§ Data listing
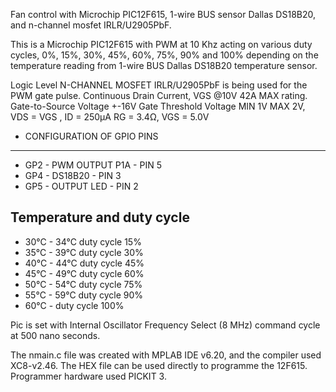 Fan control with Microchip PIC12F615, 1-wire BUS sensor Dallas DS18B20,
and n-channel mosfet IRLR/U2905PbF.

This is a Microchip PIC12F615 with PWM at 10 Khz acting on various duty cycles,
0%, 15%, 30%, 45%, 60%, 75%, 90% and 100% depending on the temperature reading 
from 1-wire BUS Dallas DS18B20 temperature sensor.

Logic Level N-CHANNEL MOSFET IRLR/U2905PbF is being used for the PWM gate pulse.
Continuous Drain Current, VGS @10V 42A MAX rating.
Gate-to-Source Voltage +-16V
Gate Threshold Voltage MIN 1V MAX 2V, VDS = VGS , ID = 250µA 
RG = 3.4Ω, VGS = 5.0V

* CONFIGURATION OF GPIO PINS
------------------------------
* GP2 - PWM OUTPUT P1A - PIN 5
* GP4 - DS18B20        - PIN 3
* GP5 - OUTPUT LED     - PIN 2 

Temperature and duty cycle
------------------------------
* 30°C - 34°C duty cycle  15%
* 35°C - 39°C duty cycle  30%
* 40°C - 44°C duty cycle  45%
* 45°C - 49°C duty cycle  60%
* 50°C - 54°C duty cycle  75%
* 55°C - 59°C duty cycle  90%
* 60°C -     duty cycle 100%

Pic is set with Internal Oscillator Frequency Select (8 MHz)
command cycle at 500 nano seconds.

The nmain.c file was created with MPLAB IDE v6.20, and the compiler used XC8-v2.46.
The HEX file can be used directly to programme the 12F615.
Programmer hardware used PICKIT 3.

§ Task brief
In the data above, each line holding "file" is to be found and copied.

§ Written solution
The nmain.c file was created with MPLAB IDE v6.20, and the compiler used XC8-v2.46.
The HEX file can be used directly to programme the 12F615.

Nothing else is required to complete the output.